*** Begin section ***

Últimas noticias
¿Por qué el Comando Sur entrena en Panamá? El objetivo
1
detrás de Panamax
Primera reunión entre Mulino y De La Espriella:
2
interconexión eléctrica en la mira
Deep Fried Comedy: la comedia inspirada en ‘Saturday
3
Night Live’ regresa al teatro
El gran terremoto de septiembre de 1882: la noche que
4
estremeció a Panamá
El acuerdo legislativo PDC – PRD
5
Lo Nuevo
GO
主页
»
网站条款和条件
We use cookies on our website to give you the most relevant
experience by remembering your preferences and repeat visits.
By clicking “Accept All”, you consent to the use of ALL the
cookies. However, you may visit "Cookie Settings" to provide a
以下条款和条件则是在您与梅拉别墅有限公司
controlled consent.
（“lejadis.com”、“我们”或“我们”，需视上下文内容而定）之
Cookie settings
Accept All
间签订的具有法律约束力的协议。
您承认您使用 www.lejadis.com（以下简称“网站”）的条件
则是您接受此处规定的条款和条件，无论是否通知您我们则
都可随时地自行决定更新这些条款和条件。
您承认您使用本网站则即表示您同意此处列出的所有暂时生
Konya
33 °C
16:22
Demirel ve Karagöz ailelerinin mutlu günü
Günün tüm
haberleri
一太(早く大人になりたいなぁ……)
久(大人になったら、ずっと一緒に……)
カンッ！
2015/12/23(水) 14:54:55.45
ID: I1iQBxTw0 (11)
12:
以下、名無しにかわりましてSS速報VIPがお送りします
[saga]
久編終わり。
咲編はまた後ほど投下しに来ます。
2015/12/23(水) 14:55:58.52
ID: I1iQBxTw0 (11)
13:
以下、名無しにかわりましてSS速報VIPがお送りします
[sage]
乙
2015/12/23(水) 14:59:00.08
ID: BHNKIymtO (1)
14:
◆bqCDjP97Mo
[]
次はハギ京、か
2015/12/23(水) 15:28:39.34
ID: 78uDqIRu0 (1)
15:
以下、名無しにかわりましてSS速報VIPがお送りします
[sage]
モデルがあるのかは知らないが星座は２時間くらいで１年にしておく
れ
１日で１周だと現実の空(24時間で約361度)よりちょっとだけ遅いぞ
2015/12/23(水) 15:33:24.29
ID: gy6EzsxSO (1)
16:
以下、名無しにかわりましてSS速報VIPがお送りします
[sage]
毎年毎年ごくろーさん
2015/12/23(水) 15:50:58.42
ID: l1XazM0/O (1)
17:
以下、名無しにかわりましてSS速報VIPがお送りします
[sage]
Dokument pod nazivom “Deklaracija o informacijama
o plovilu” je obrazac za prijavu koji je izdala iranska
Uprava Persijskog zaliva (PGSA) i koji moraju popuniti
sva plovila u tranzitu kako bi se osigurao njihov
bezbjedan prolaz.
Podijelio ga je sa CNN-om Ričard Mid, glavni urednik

*** End section ***

* _BRIEF_:
What are the lines above that hold the string "consent"? Copy them.

* _WRITTEN RESPONSE_:
By clicking “Accept All”, you consent to the use of ALL the
controlled consent.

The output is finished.